Exercises:
A. In the album review, which label is releasing New Long Leg?
B. Write the next part of the album review, picking up after its final sentence.

Source passage:
*-*-*

Dry Cleaning release their debut long player following two stellar EP’s that did the job in whetting the whistle.
Release Date: 2nd April 2021
Label: 4AD
Formats: Vinyl / CD / Cassette / DL
Put ‘dry’ in front of many other words (skin, eyes, humping, January) and it usually makes life proportionately more unpleasant. Suggest ‘cleaning’ to a lot of people and they’ll give you a decent list of reasons why they pressingly need to do something else. The two words together on a garment’s care label makes for a good reason to avoid buying it.
With their two previous EPs and now the album New Long Leg, however, the phrase ‘Dry Cleaning’ has acquired a fresh appeal that fully transcends the act of hauling your manky duvet into the shop to be fumigated. This four-piece serves up imagistic snapshots of mundanity and abstraction, fragments of 2020s existentialism, wonked up to eleven. And beyond. The spoken word is set to predominantly post-punk arrangements, with shadowy Gothic basslines and occasional dustings of psychedelic guitar. Their recent releases have unsurprisingly found a home in people’s hearts, reflecting, no doubt, how familiar mundanity and abstraction have become, after having lived with them intensively for the last twelve months.

*-*-*

Data shown:
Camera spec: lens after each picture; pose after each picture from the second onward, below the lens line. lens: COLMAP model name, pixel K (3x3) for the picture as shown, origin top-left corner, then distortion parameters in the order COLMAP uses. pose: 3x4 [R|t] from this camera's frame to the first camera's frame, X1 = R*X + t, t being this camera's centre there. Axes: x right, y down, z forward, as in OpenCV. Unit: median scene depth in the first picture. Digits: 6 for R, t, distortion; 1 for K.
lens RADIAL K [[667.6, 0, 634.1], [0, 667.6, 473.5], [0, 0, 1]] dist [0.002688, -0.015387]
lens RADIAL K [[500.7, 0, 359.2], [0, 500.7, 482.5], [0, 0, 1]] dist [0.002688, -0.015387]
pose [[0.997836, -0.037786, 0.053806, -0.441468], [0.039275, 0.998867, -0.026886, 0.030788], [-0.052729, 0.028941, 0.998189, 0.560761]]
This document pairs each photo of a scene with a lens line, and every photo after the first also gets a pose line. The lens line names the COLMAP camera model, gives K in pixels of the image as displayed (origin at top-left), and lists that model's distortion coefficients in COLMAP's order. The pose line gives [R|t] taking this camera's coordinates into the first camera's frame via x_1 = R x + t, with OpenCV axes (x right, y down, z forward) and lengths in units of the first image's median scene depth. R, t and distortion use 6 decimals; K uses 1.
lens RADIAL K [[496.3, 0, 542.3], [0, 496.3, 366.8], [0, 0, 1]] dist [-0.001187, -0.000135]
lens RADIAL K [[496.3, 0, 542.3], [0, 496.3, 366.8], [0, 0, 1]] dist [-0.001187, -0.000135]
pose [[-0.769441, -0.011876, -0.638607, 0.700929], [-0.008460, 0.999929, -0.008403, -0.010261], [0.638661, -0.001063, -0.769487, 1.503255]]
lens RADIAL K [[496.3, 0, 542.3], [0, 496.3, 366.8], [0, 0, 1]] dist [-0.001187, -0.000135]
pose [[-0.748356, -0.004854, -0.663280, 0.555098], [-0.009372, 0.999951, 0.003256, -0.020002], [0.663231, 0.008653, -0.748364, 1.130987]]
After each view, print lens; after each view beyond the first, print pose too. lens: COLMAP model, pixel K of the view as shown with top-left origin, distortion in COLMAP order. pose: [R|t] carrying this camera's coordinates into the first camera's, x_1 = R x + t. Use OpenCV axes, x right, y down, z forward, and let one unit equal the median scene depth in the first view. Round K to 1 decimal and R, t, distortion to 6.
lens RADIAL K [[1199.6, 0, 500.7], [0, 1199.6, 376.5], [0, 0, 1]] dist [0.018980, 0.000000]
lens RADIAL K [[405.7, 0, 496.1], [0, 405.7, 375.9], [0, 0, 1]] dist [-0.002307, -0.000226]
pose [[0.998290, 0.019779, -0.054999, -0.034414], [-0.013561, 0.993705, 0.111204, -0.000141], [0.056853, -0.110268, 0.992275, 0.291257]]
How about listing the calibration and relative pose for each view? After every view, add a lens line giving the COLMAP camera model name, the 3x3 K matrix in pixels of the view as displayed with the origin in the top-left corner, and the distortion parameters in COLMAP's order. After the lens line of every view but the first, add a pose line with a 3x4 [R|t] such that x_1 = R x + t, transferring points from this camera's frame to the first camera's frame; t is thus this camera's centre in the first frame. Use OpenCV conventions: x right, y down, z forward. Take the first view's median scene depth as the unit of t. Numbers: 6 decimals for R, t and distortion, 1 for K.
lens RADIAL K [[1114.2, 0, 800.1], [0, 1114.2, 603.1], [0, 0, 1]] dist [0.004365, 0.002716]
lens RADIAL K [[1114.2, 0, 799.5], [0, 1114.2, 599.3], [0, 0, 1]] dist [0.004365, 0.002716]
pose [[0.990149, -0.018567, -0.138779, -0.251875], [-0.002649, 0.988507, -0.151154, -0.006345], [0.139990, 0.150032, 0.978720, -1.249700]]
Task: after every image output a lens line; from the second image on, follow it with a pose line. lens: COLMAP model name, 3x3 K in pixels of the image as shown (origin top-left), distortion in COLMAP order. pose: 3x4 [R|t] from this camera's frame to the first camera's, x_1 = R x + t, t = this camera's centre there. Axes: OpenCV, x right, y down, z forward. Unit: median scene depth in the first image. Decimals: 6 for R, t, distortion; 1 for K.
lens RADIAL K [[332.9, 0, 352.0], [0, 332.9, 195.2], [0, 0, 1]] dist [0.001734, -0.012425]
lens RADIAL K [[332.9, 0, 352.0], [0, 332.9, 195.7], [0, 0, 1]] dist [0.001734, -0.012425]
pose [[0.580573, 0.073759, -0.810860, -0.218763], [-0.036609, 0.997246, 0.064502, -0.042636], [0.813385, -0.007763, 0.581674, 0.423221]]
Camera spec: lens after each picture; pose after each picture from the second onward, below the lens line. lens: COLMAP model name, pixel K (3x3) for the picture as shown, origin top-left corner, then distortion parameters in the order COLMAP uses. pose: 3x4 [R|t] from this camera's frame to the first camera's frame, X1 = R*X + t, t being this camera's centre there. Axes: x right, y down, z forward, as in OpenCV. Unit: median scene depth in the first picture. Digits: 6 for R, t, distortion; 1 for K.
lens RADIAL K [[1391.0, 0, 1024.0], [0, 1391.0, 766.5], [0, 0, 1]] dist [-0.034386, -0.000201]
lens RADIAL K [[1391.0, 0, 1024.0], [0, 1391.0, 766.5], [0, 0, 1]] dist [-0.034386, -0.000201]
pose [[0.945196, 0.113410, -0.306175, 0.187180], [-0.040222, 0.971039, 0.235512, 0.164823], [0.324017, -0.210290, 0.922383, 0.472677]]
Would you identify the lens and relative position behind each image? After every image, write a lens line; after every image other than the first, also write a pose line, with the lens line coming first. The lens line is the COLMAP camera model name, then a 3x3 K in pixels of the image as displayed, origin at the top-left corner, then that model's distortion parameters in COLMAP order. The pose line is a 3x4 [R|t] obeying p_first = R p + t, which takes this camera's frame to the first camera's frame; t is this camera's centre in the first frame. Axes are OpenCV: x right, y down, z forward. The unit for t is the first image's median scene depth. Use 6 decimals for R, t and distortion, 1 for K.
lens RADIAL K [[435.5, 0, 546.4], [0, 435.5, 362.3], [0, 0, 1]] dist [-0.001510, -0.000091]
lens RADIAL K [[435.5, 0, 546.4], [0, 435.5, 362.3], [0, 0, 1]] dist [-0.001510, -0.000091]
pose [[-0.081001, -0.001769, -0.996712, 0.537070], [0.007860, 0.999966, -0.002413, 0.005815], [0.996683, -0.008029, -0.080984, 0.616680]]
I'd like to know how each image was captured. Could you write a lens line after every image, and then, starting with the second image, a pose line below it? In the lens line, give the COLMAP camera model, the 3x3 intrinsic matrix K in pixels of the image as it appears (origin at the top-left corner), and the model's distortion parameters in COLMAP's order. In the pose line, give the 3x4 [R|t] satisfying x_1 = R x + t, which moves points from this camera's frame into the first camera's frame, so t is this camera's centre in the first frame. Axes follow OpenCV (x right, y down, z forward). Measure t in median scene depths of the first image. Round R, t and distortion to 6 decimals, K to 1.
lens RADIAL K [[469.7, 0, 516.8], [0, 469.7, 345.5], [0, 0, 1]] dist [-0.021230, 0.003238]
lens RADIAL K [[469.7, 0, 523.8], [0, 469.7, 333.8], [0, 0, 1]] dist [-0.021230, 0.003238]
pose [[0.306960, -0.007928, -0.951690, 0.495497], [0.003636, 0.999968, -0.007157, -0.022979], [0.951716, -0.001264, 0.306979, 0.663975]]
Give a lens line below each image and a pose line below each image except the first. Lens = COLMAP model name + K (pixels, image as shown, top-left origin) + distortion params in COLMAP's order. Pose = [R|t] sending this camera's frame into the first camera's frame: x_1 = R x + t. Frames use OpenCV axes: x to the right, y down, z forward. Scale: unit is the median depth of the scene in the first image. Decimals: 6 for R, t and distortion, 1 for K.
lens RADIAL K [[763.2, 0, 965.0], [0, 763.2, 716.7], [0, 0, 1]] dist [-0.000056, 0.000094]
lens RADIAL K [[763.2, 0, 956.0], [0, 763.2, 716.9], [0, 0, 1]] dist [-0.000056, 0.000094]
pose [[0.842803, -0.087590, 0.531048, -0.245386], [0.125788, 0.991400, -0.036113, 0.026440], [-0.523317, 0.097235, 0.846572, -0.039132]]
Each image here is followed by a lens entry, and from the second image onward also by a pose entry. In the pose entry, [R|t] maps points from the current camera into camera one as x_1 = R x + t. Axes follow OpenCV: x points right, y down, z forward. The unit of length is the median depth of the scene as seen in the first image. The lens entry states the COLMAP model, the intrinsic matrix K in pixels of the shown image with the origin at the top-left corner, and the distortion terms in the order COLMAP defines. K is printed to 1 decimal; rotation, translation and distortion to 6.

*-*-*

Answers in order:
A. 4AD

B.
As soon as you find out that the band’s lyricist and vocalist, Florence Shaw, is a visual artist and drawing teacher, you’re not surprised in the slightest. Dry Long Leg is decidedly word-and-image-heavy for an album, full of vignettes that feel paradoxical – obscure, trivial images, mixing with frequently emotive observations on human behaviour – from narrators whom we never quite get to know. We are rarely aware of a coherent, continuous set of images and thoughts, but drawn to the characters and drawn into wondering what the bloody hell’s going on (and going to happen next). In the latter sense, it’s so 2021.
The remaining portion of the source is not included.